Ellery asked no questions at first. The news seemed for the moment to strike him dumb, and the first clear thought that arose in his mind was that, now at least, there could be no more question of Joan marrying Prinsep. Ellery had most cordially disliked and distrusted Prinsep, and he could not pretend to feel any great sorrow at his death. But he had greatly liked George Brooklyn, and, after his first thought, it was mainly the terrible sorrow that had come upon all those who were left that filled his mind. For a time he and Lucas spoke of nothing but the depth of the tragedy that had come upon the Brooklyns.

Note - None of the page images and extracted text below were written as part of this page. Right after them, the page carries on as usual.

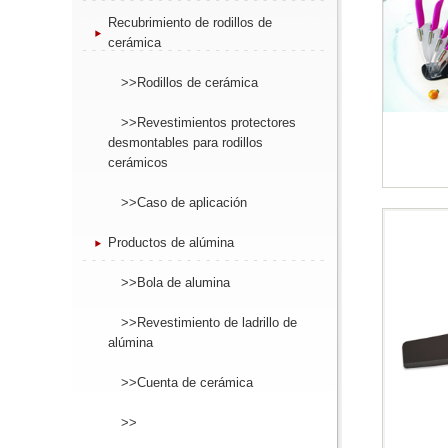
Recubrimiento de rodillos de
cerámica
>>Rodillos de cerámica
>>Revestimientos protectores
desmontables para rodillos
cerámicos
>>Caso de aplicación
Productos de alúmina
>>Bola de alumina
>>Revestimiento de ladrillo de
alúmina
>>Cuenta de cerámica
>>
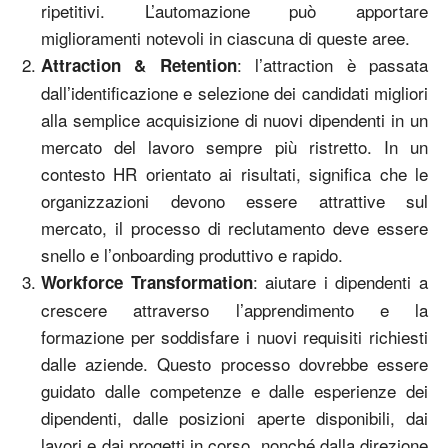
ripetitivi. L’automazione può apportare
miglioramenti notevoli in ciascuna di queste aree.
: l’attraction è passata
Attraction & Retention
dall’identificazione e selezione dei candidati migliori
alla semplice acquisizione di nuovi dipendenti in un
mercato del lavoro sempre più ristretto. In un
contesto HR orientato ai risultati, significa che le
organizzazioni devono essere attrattive sul
mercato, il processo di reclutamento deve essere
snello e l’onboarding produttivo e rapido.
: aiutare i dipendenti a
Workforce Transformation
crescere attraverso l’apprendimento e la
formazione per soddisfare i nuovi requisiti richiesti
dalle aziende. Questo processo dovrebbe essere
guidato dalle competenze e dalle esperienze dei
dipendenti, dalle posizioni aperte disponibili, dai
lavori e dai progetti in corso, nonché dalla direzione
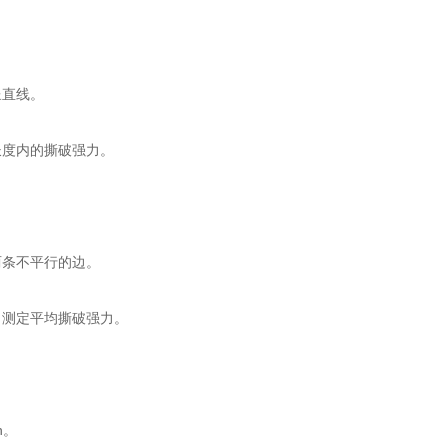
直线。
度内的撕破强力。
条不平行的边。
测定平均撕破强力。
n。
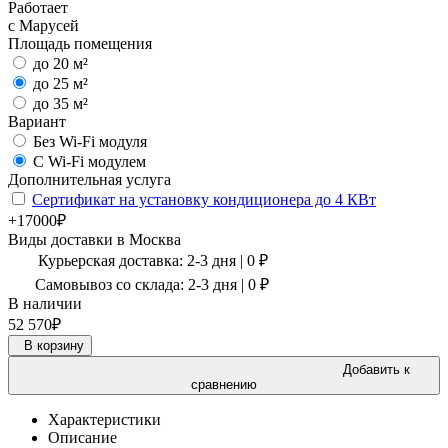
Работает
с Марусей
Площадь помещения
до 20 м²
до 25 м²
до 35 м²
Вариант
Без Wi-Fi модуля
С Wi-Fi модулем
Дополнительная услуга
Сертификат на установку кондиционера до 4 КВт
+17000₽
Виды доставки в
Москва
Курьерская доставка:
2-3 дня
|
0
₽
Самовывоз со склада:
2-3 дня | 0 ₽
В наличии
52 570
₽
В корзину
Добавить к
сравнению
Характеристики
Описание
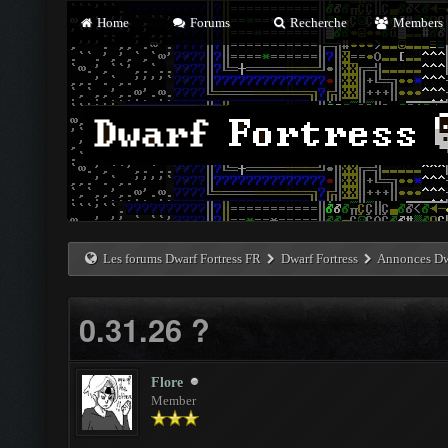
Home
Forums
Recherche
Members
Les forums Dwarf Fortress FR
Dwarf Fortress
Annonces Dwa
0.31.26 ?
Flore
Member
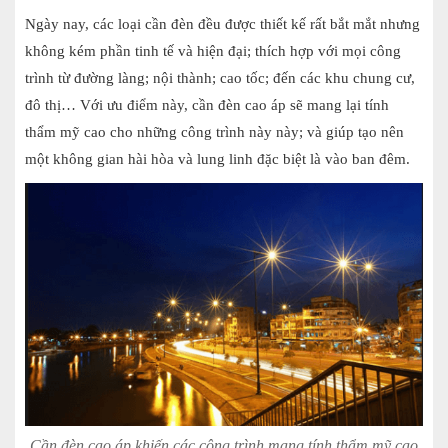
Ngày nay, các loại cần đèn đều được thiết kế rất bắt mắt nhưng
không kém phần tinh tế và hiện đại; thích hợp với mọi công
trình từ
đường làng; nội thành; cao tốc; đến các khu chung cư,
đô thị… Với ưu điểm này, cần đèn cao áp sẽ mang lại tính
thẩm mỹ cao cho những công trình này này; và giúp tạo nên
một không gian hài hòa và lung linh đặc biệt là vào ban đêm.
Cần đèn cao áp khiến các công trình mang tính thẩm mỹ cao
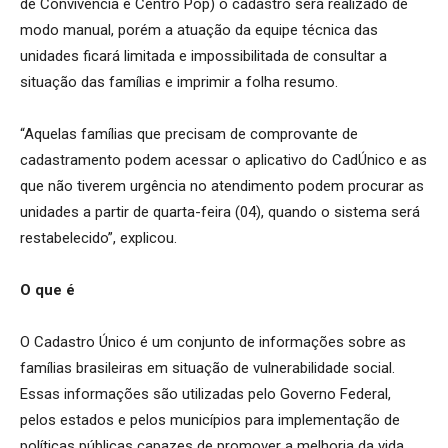
de Convivência e Centro Pop) o cadastro será realizado de
modo manual, porém a atuação da equipe técnica das
unidades ficará limitada e impossibilitada de consultar a
situação das famílias e imprimir a folha resumo.
“Aquelas famílias que precisam de comprovante de
cadastramento podem acessar o aplicativo do CadÚnico e as
que não tiverem urgência no atendimento podem procurar as
unidades a partir de quarta-feira (04), quando o sistema será
restabelecido”, explicou.
O que é
O Cadastro Único é um conjunto de informações sobre as
famílias brasileiras em situação de vulnerabilidade social.
Essas informações são utilizadas pelo Governo Federal,
pelos estados e pelos municípios para implementação de
políticas públicas capazes de promover a melhoria da vida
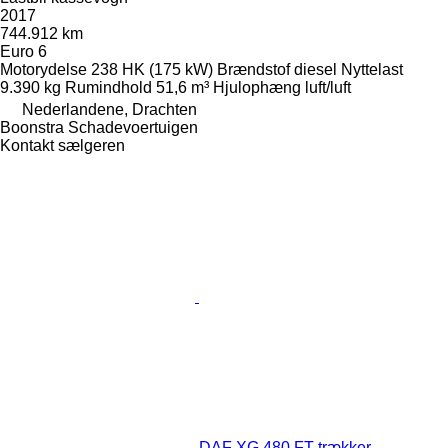
2017
744.912 km
Euro 6
Motorydelse
238 HK (175 kW)
Brændstof
diesel
Nyttelast
9.390 kg
Rumindhold
51,6 m³
Hjulophæng
luft/luft
Nederlandene, Drachten
Boonstra Schadevoertuigen
Kontakt sælgeren
DAF XG 480 FT trækker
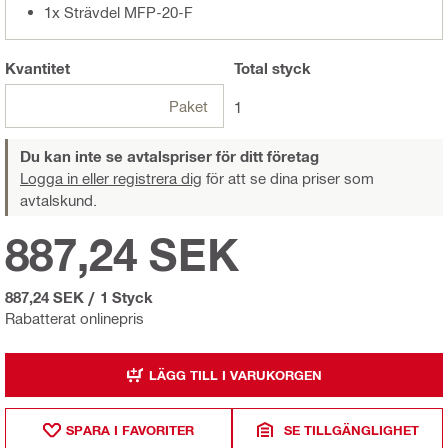
1x Strävdel MFP-20-F
Kvantitet
Total
styck
Paket
1
Du kan inte se avtalspriser för ditt företag
Logga in eller registrera dig
för att se dina priser som
avtalskund.
887,24 SEK
887,24 SEK
/
1 Styck
Rabatterat onlinepris
LÄGG TILL I VARUKORGEN
SPARA I FAVORITER
SE TILLGÄNGLIGHET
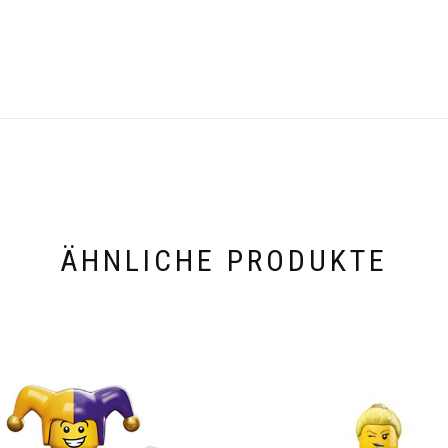
ÄHNLICHE PRODUKTE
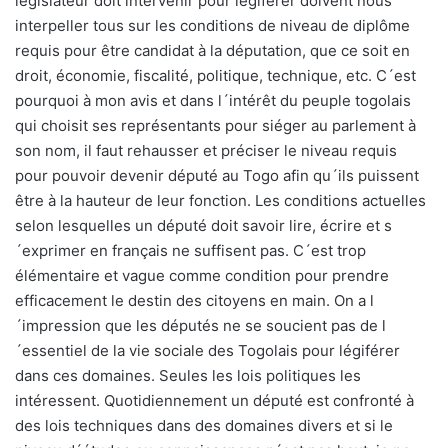
législateur doit intervenir pour légiférer doivent nous
interpeller tous sur les conditions de niveau de diplôme
requis pour être candidat à la députation, que ce soit en
droit, économie, fiscalité, politique, technique, etc. C´est
pourquoi à mon avis et dans l´intérêt du peuple togolais
qui choisit ses représentants pour siéger au parlement à
son nom, il faut rehausser et préciser le niveau requis
pour pouvoir devenir député au Togo afin qu´ils puissent
être à la hauteur de leur fonction. Les conditions actuelles
selon lesquelles un député doit savoir lire, écrire et s
´exprimer en français ne suffisent pas. C´est trop
élémentaire et vague comme condition pour prendre
efficacement le destin des citoyens en main. On a l
´impression que les députés ne se soucient pas de l
´essentiel de la vie sociale des Togolais pour légiférer
dans ces domaines. Seules les lois politiques les
intéressent. Quotidiennement un député est confronté à
des lois techniques dans des domaines divers et si le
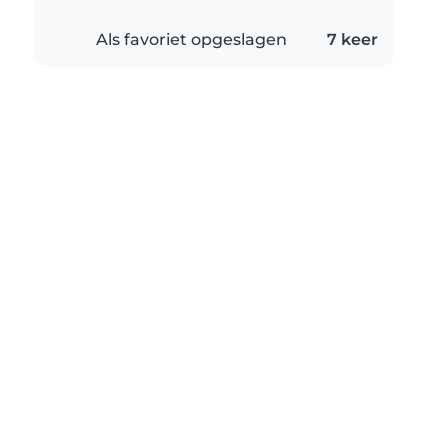
Als favoriet opgeslagen
7 keer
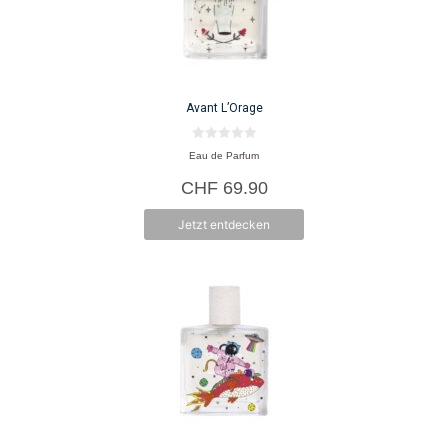
Avant L’Orage
0
Eau de Parfum
v
o
CHF
69.90
n
5
Jetzt entdecken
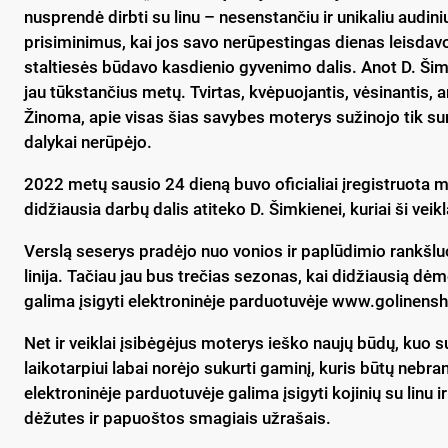
nusprendė dirbti su linu – nesenstančiu ir unikaliu audiniu
prisiminimus, kai jos savo nerūpestingas dienas leisdavo s
staltiesės būdavo kasdienio gyvenimo dalis. Anot D. Ši
jau tūkstančius metų. Tvirtas, kvėpuojantis, vėsinantis, 
Žinoma, apie visas šias savybes moterys sužinojo tik sum
dalykai nerūpėjo.
2022 metų sausio 24 dieną buvo oficialiai įregistruota ma
didžiausia darbų dalis atiteko D. Šimkienei, kuriai ši vei
Verslą seserys pradėjo nuo vonios ir paplūdimio rankšluo
linija. Tačiau jau bus trečias sezonas, kai didžiausią d
galima įsigyti elektroninėje parduotuvėje www.golinensh
Net ir veiklai įsibėgėjus moterys ieško naujų būdų, kuo 
laikotarpiui labai norėjo sukurti gaminį, kuris būtų nebran
elektroninėje parduotuvėje galima įsigyti kojinių su linu
dėžutes ir papuoštos smagiais užrašais.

But, by-and-by, Ellery’s curiosity began to assert itself. After all there was mystery as well as tragedy in the events of Tuesday night; and mystery had always exercised over him a strong fascination. “I feel a beast,” he said to his guardian, “for thinking of anything but the sorrow of it all; but I’m damned if I can help wanting to find out all about it.”
“My dear Bob, that’s perfectly natural. It would be so in any one; but it’s more than natural in your case. You write detective novels; and here you are faced with a crime mystery in real life. You would be more than human if you didn’t want to unravel it. Besides, seriously enough, it wants unravelling, and I don’t think the police are going to have an easy time in finding out the truth.”
Then Lucas told him of the strange clues that had been discovered—how all the evidence seemed to point to the conclusion that Prinsep had murdered George Brooklyn, and equally to the conclusion that George had murdered Prinsep.
“Of course,” Lucas added, “that is physically quite impossible; and personally, I’m not in the least disposed to believe that either of them killed the other. I’m sure in my own mind that some one else killed both of them; but I haven’t a ghost of an idea who it can have been.”
“And so there’s nothing been found out to throw suspicion on anybody else?”
“So far as I know, nothing at all. You’d better do a bit of detective work on your own account.”
Ellery said nothing in reply to that. While they had been talking, he had been turning over in his mind the question whether, after what had happened, he could possibly speak to his guardian about his love for Joan. He had told himself firmly that he could not; but, just when he had thought his mind made up, he found himself beginning to speak about it all the same. He was so full of it that he could not keep from declaring it.
“Was Joan really engaged to Prinsep?” he asked.
Harry Lucas had a good idea of Ellery’s reason for asking the question. But he gave no hint of this in his answer, preferring to let the young man speak or not of his own affairs, as might seem to him best.